**Your goal**:
Render the records below as a Markdown table with a row number under "No." and each text line under "Text". Skip blank lines and leave the pictures out.

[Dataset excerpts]
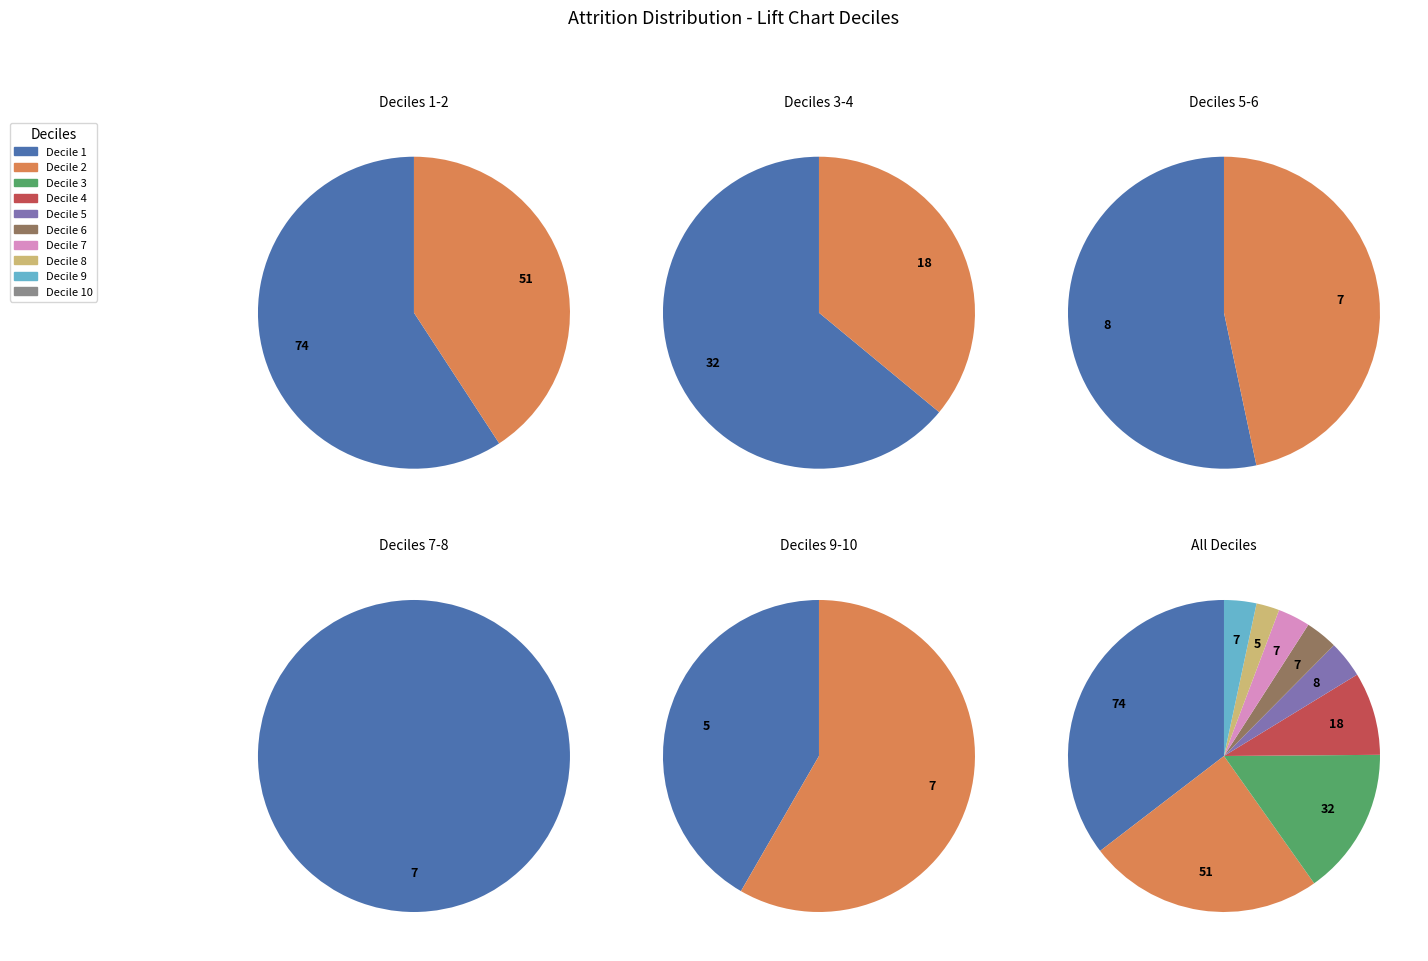

How many slices are in this pie chart?

10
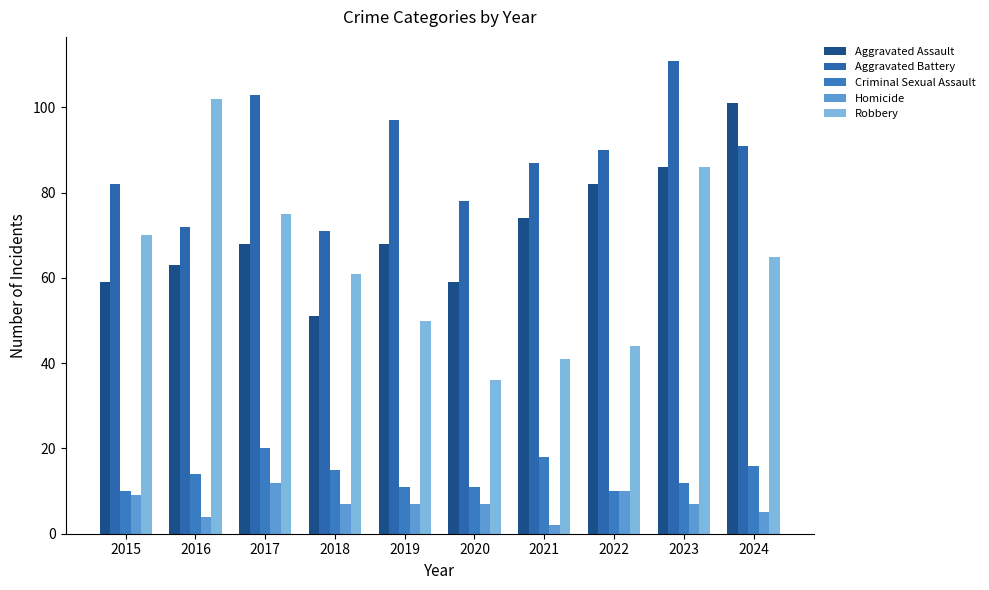

Count the number of categories in the chart.

10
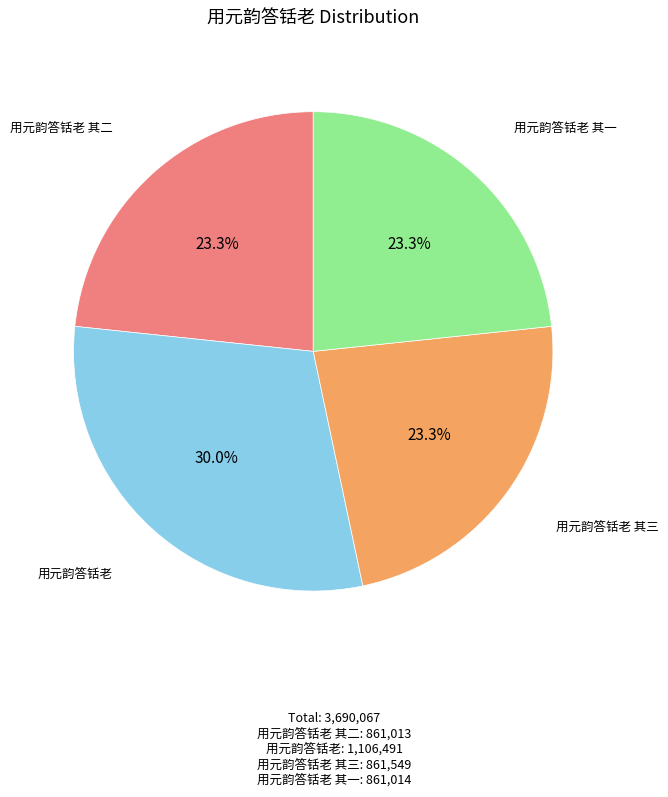

Is there any slice that represents more than half of the pie?

No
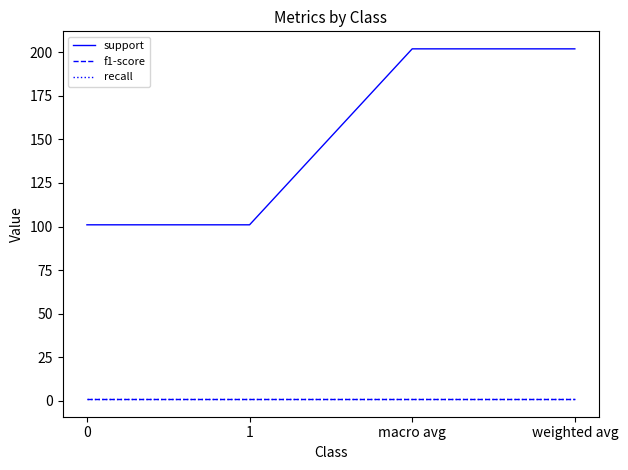

What is the spread (max minus min) of values at 1?

100.1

**Expected answer**:
| No. | Text |
|---|---|
| 1 | How many slices are in this pie chart? |
| 2 | 10 |
| 3 | Count the number of categories in the chart. |
| 4 | 10 |
| 5 | Is there any slice that represents more than half of the pie? |
| 6 | No |
| 7 | What is the spread (max minus min) of values at 1? |
| 8 | 100.1 |